Raríssimas (e especialíssimas) são as pessoas que, ao assumir um emprego, um cargo ou uma função nova, questionam e procuram saber a origem e o porque dos procedimentos inerentes. Alguns até procuram melhorar, otimizar, mas pouquíssimos mesmo questionam se aquilo é "realmente necessário" e por quê! É assim por que é assim! Sempre foi assim! Tem que ser assim! Isso é tão parecido com burocracia que às vezes se confunde com ela.

Querem um exemplo (não sei prá que eu pergunto, eu vou dar mesmo!)? Quando eu assumi a responsabilidade sobre o setor de estágios da escola onde trabalho (uma escola técnica federal, hoje um cefet), encontrei uma situação com a qual não concordava. O estudante, para fazer jus ao diploma de técnico deveria realizar um "estágio" de "x" horas e apresentar à escola um relatório. A aceitação ou não deste relatório (segundo critérios pré-estabelecidos) era a única condição para a diplomação.

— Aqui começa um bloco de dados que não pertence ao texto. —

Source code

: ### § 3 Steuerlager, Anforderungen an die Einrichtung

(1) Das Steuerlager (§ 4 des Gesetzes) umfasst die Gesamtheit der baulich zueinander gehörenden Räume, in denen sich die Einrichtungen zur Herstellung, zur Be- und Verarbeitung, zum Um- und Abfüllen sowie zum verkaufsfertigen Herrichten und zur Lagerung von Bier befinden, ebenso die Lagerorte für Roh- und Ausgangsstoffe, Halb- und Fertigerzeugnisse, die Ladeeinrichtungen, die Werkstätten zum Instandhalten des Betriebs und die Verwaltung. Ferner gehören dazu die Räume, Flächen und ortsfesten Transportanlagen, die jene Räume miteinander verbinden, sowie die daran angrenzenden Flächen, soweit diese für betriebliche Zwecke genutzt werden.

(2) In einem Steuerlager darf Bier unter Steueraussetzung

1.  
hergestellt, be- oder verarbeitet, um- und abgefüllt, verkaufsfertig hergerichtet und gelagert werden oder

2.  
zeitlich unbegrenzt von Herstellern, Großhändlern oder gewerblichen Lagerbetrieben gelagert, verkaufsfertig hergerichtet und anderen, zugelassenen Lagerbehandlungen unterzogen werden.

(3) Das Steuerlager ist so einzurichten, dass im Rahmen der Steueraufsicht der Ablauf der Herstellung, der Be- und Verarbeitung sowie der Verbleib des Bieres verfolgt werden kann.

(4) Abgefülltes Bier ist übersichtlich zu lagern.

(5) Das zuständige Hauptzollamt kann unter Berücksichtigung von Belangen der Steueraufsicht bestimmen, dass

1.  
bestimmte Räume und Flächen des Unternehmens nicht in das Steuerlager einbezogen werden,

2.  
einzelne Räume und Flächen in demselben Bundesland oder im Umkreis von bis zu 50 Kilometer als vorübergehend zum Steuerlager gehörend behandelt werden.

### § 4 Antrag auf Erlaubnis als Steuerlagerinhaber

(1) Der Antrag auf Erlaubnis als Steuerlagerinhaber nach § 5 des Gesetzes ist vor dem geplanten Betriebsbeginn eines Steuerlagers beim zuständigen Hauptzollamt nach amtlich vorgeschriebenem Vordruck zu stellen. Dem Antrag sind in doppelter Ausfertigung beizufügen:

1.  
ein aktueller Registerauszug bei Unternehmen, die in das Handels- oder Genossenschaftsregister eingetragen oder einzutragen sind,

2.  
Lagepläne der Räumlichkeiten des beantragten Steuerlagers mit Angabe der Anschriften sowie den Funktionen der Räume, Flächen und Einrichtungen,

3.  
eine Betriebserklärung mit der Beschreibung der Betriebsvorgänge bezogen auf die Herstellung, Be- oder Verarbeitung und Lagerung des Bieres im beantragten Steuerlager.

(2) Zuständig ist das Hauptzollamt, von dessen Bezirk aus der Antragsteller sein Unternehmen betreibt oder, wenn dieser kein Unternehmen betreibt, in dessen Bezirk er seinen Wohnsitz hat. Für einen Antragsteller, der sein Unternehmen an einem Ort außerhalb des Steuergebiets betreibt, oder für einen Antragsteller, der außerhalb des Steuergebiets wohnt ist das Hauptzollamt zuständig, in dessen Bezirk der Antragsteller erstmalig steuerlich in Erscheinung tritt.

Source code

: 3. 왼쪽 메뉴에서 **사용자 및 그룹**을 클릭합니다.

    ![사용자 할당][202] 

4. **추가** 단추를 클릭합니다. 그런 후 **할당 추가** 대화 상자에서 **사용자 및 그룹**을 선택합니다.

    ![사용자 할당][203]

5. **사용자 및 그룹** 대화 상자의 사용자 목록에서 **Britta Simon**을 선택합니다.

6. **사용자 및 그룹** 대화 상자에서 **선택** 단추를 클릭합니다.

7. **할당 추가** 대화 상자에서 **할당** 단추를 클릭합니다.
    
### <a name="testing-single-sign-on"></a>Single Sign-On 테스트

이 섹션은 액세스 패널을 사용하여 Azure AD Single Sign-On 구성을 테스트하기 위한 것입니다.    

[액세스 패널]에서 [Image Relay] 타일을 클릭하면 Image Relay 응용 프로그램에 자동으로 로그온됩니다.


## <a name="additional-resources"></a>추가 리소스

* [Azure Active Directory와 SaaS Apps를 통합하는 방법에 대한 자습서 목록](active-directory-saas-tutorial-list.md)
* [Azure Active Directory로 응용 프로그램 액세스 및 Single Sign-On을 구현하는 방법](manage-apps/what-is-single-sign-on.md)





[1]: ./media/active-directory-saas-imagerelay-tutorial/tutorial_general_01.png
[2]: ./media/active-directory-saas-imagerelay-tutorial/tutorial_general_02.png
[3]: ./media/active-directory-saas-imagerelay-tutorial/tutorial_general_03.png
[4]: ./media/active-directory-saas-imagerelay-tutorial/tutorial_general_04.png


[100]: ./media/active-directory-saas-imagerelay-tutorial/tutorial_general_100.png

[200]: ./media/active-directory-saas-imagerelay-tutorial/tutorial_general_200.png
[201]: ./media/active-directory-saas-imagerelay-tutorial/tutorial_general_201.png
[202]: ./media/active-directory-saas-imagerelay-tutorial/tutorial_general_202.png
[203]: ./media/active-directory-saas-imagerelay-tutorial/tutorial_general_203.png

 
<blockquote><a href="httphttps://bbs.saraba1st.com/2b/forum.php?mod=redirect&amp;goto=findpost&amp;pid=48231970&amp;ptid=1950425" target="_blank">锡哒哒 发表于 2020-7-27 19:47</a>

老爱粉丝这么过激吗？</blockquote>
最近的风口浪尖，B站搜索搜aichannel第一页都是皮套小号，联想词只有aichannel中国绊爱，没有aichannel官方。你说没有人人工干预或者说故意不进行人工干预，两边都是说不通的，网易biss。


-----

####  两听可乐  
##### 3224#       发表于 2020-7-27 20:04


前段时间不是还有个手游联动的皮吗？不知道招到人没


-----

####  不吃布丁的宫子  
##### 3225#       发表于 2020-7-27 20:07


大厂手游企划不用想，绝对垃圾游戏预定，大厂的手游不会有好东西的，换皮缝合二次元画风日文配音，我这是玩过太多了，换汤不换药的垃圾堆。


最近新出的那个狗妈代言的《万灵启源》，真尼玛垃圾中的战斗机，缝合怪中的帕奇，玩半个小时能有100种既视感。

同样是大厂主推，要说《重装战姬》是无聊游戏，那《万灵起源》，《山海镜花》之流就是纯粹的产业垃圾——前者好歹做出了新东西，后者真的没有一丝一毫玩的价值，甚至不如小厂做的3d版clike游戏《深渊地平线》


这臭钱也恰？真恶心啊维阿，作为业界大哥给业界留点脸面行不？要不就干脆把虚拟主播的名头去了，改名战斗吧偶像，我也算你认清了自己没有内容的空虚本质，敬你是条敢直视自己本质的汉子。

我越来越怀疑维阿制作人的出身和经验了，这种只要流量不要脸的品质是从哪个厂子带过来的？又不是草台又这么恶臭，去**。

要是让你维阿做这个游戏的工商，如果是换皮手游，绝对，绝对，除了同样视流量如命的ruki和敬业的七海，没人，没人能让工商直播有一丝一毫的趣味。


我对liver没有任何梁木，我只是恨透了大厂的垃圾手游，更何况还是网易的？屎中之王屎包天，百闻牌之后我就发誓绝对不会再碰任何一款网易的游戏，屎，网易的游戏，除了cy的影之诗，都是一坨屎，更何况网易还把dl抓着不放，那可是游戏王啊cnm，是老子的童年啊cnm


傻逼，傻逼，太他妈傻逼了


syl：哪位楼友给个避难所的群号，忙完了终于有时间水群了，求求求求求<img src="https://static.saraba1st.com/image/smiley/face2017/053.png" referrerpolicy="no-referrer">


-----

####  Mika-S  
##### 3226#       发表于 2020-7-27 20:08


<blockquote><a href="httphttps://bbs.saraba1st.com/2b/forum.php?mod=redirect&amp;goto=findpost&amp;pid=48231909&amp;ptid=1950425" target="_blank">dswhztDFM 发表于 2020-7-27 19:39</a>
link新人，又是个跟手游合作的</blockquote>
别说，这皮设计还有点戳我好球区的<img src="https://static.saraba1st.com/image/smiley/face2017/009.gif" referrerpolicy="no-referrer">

Minha discordância vinha do fato de que a confecção do relatório (óbvia e compreensivelmente repetitivo para estágios nos mesmos locais) acrescentava muito pouco à instituição. Na minha visão, o "relato" das atividades profissionais deveria servir como fator de retro-alimentação curricular e programática. Por isso, com a autorização da direção criei um procedimento chamado "Seminário de Avaliação de Estágio". Algo semelhante (guardadas as devidas proporções) a uma "defesa de tese" onde o estudante discorria sobre as atividades realizadas no estágio perante um grupo (professores, orientadores pedagógicos, colegas etc.).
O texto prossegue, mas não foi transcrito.